Let’s talk shop? Tell us more about your career, what can you share with our community?
I grew up on a farm in small town Azle, Texas and that’s where my passion for music kicked off. By the age of 2, I was already sounding out songs on my grandmother’s piano. At 12, I taught myself how to play guitar after receiving one from my great-grandfather. 2 years later when he passed, he left me his banjos and mandolin. In middle school, I joined band and learned oboe, and through music theory and professional instruction, my understanding of music immensely widened. I began my songwriting journey at a young age and started taking it seriously at 18. I now confidently utilize my talents and experience to not only teach anyone, at any age, at any learning capacity, just about any instrument they want, but also encourage them to apply that to creating their own original content! I have successfully taught all ages from 2 to 87. I have guided around 50 of my students in writing, recording, and producing their songs. I am always working on fun projects and love to bring my students’ visions to life! What sets me apart is the connection I make with my students. Each curriculum is specifically designed to the individual student, where I go above and beyond to create a realistic path to their desired aspirations. Overcoming insecurities and wishy-washy self image is part of being a creative and innovator, but those who can focus on the goal and withstand whatever gets in the way are going to get what they are working so hard for. “Learning never exhausts the mind.” -Leonardo da Vinci
Any places to eat or things to do that you can share with our readers? If they have a friend visiting town, what are some spots they could take them to?

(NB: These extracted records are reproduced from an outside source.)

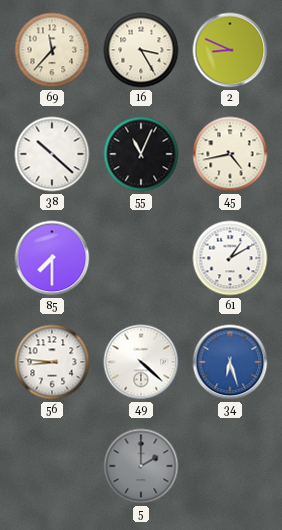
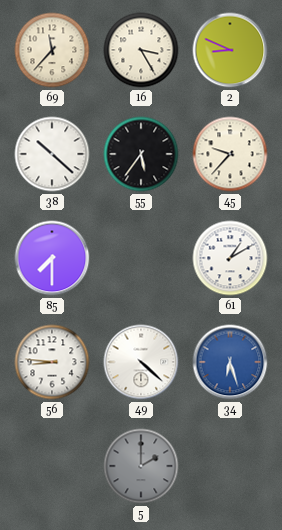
55: 11:04 -> 5:36
45: 4:43 -> 9:37
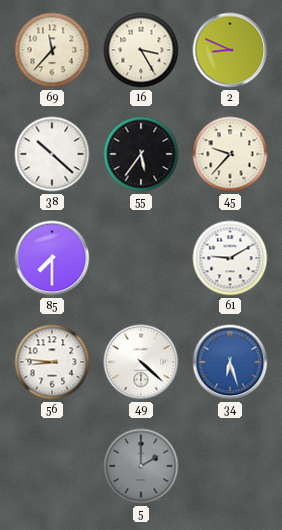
61: 1:10 -> 9:10
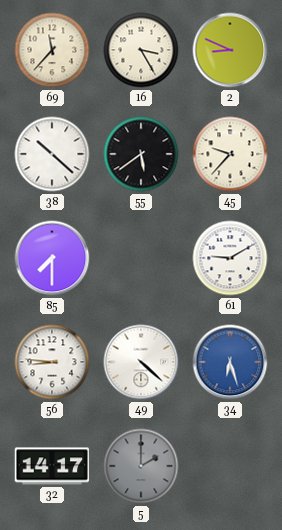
55: 5:36 -> 5:39
32: none -> 14:17
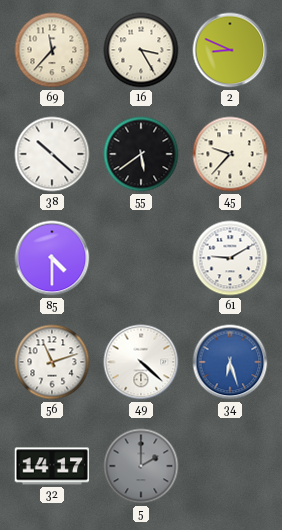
85: 7:30 -> 4:30
56: 8:46 -> 11:12
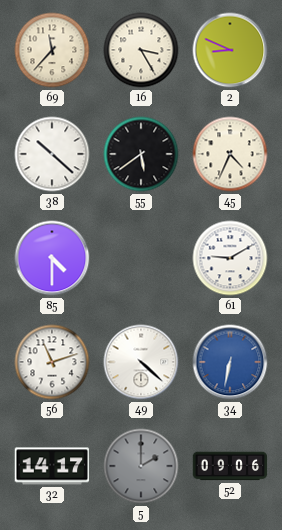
45: 9:37 -> 4:34
34: 6:27 -> 6:32
52: none -> 09:06
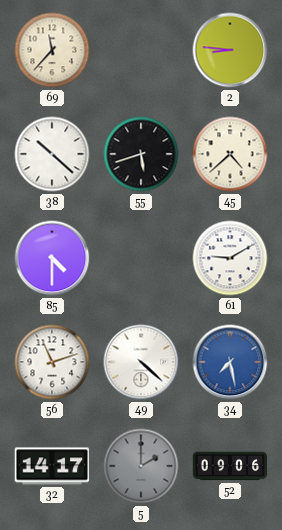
16: 3:25 -> none
2: 8:49 -> 8:46
55: 5:39 -> 5:42
45: 4:34 -> 4:38
34: 6:32 -> 7:28
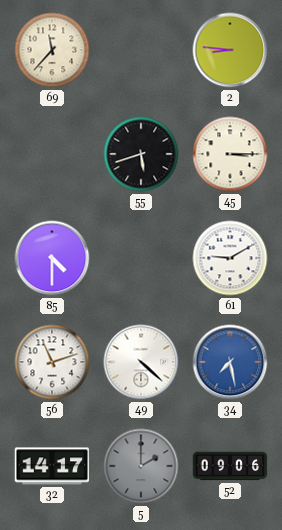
38: 10:22 -> none
45: 4:38 -> 3:15
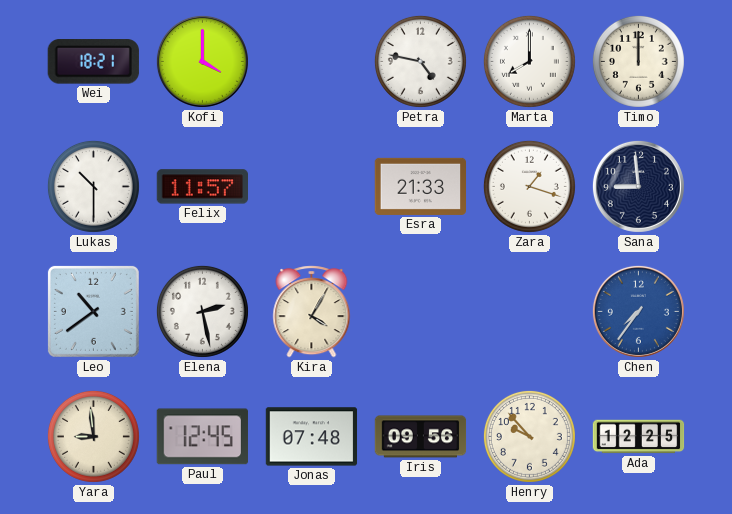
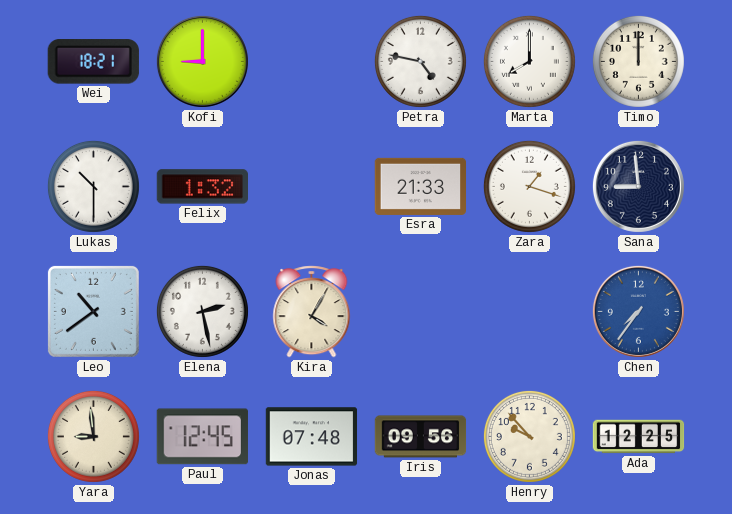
Kofi: 4:00 -> 9:00
Felix: 11:57 -> 1:32
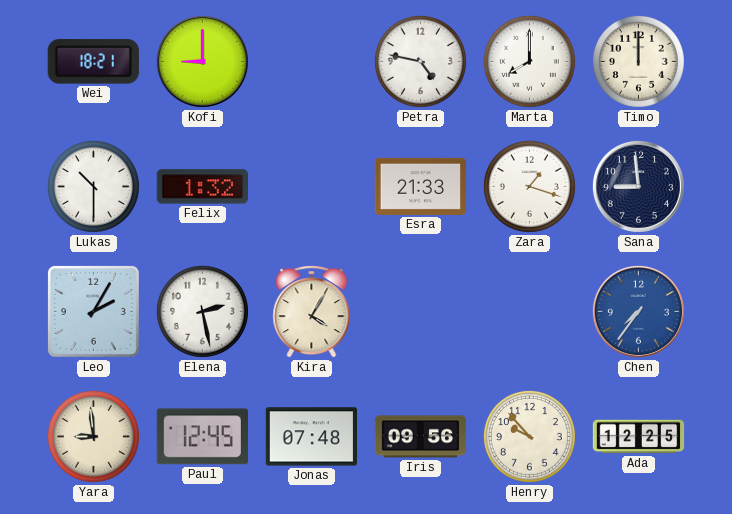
Leo: 10:39 -> 2:05
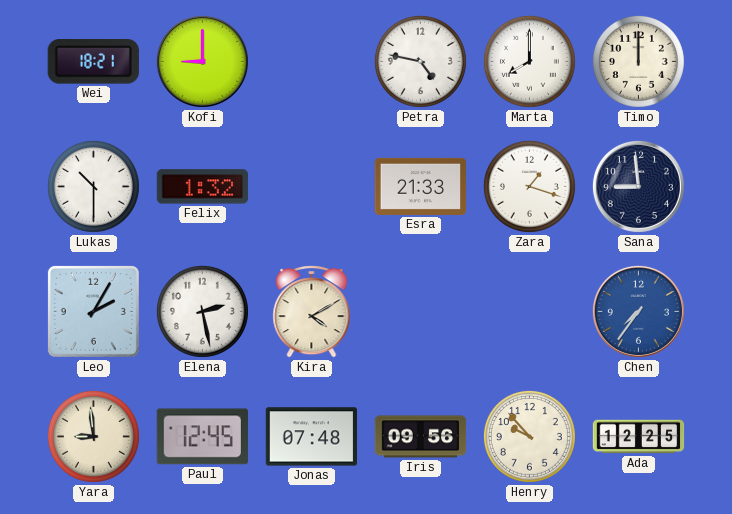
Kira: 4:05 -> 4:10
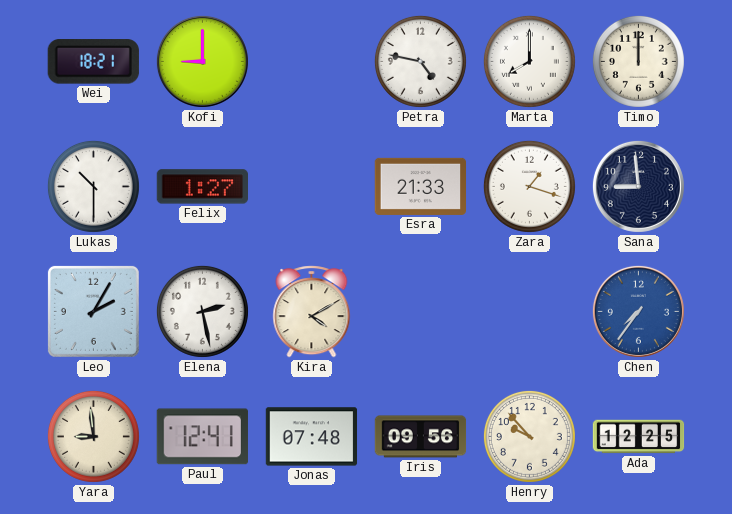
Felix: 1:32 -> 1:27
Paul: 12:45 -> 12:41
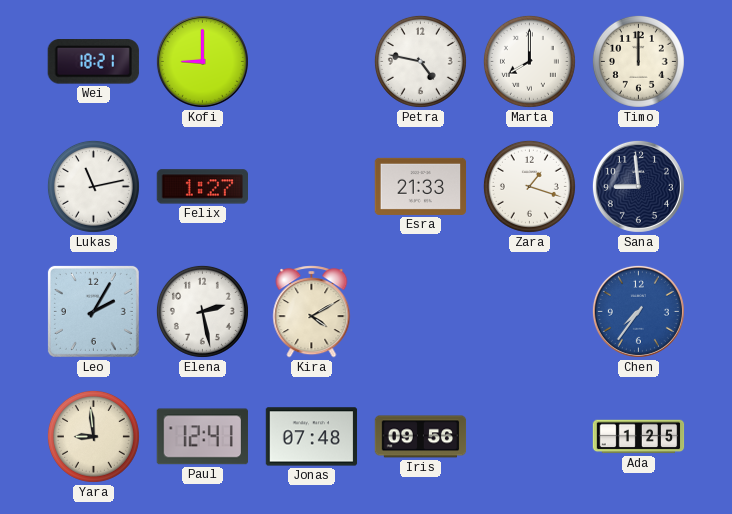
Lukas: 10:30 -> 11:13
Henry: 9:53 -> none
Ada: 12:25 -> 1:25
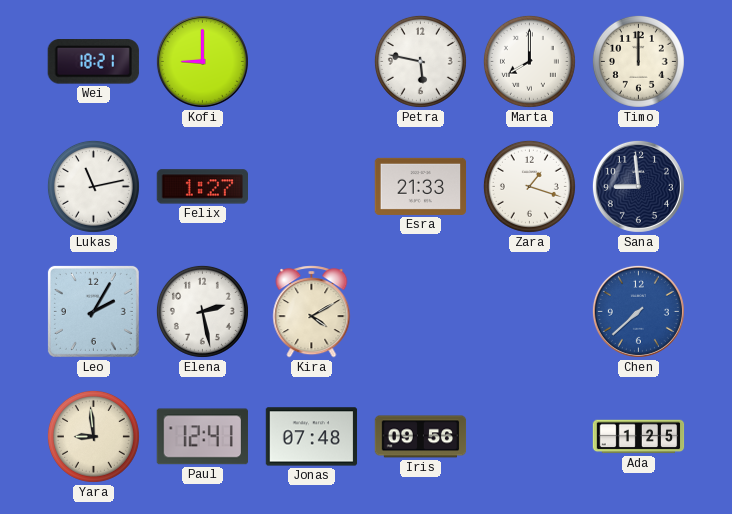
Petra: 4:47 -> 5:47
Chen: 7:36 -> 7:38
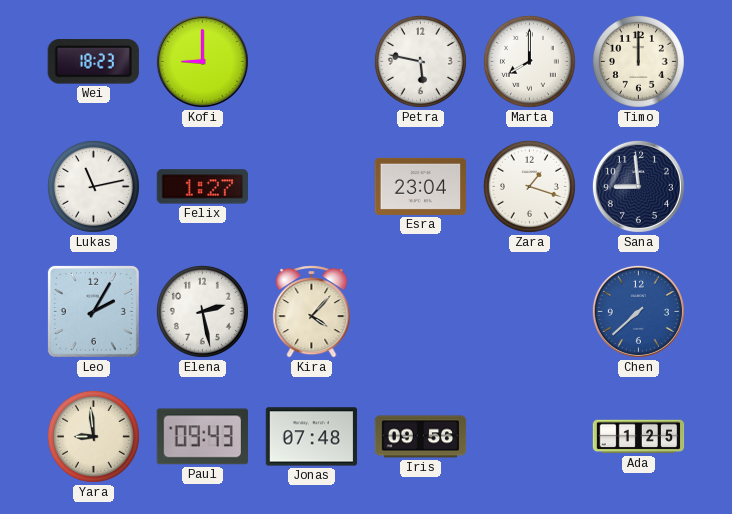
Wei: 18:21 -> 18:23
Esra: 21:33 -> 23:04
Kira: 4:10 -> 4:07
Paul: 12:41 -> 09:43
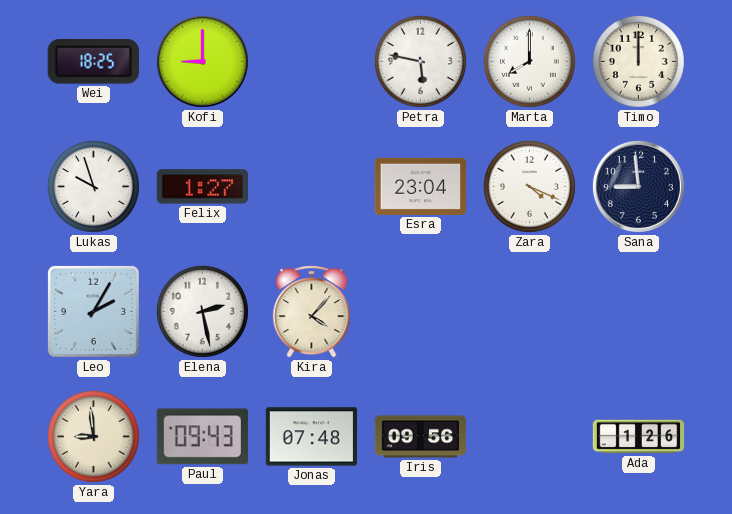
Wei: 18:23 -> 18:25
Lukas: 11:13 -> 9:57
Zara: 1:18 -> 4:19
Chen: 7:38 -> none
Ada: 1:25 -> 1:26
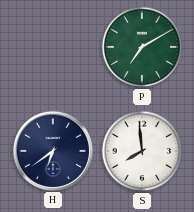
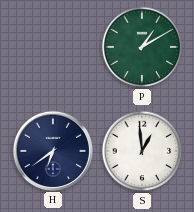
P: 7:10 -> 1:10
S: 7:59 -> 12:59
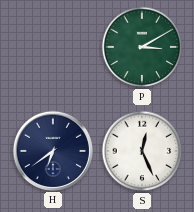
P: 1:10 -> 3:10
S: 12:59 -> 12:26
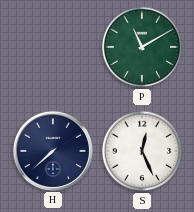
P: 3:10 -> 11:10
H: 6:39 -> 7:38
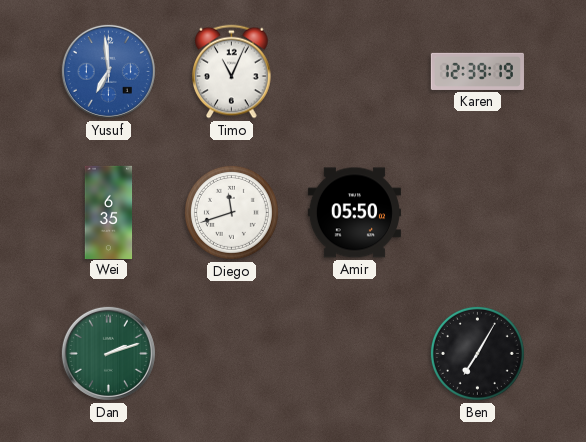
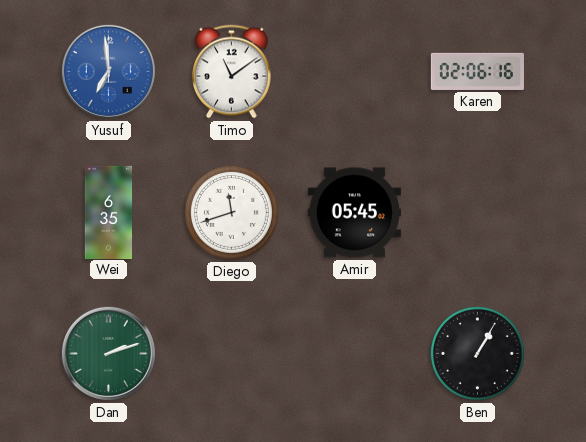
Timo: 11:04 -> 11:09
Karen: 12:39 -> 02:06
Amir: 05:50 -> 05:45
Ben: 7:05 -> 1:05
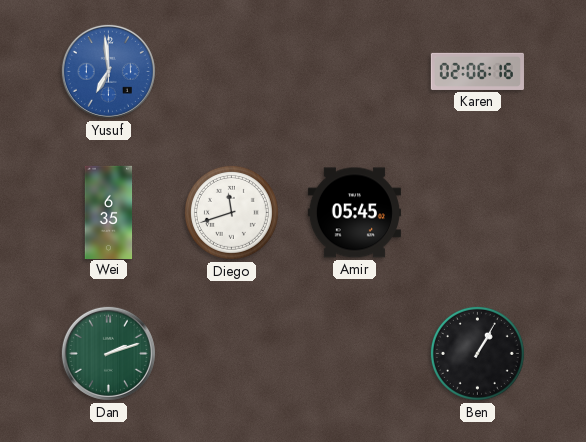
Timo: 11:09 -> none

For the best wings: Buffalo Brothers in Fort Worth – downtown location if you’re into big flashy screens on walls and a mile long tap bar, University location if you want the original hole-in-the-wall experience. For some cool views: Inspiration Point in Sansom Park. If you’re not into hiking, there’s a look out point you can drive up to. All others, bring your hiking boots and try to find the secret waterfall/swimming hole area. My favorite comfort meal: El Paseo Mexican Restaurant. Order a bowl of queso and eat the salsa until it arrives, get the tamale plate and flour tortillas, mix your beans and rice into your mashed up tamales, roll that up in your flour tortilla and dip the burrito in the queso. Stop it. Nothing else needs to be said.
Who else deserves some credit and recognition?
Business wise – My grandmother, the baddest entrepreneur, who set up my own desk in her office as a toddler so I could watch her every business move. Creative wise – Leonardo da Vinci, who didn’t delve into his most intensive work until he was old (well like pushing 40 – sorry mom) Love wise – God, for divinely appointing my family in my life and for allowing me to see the connection.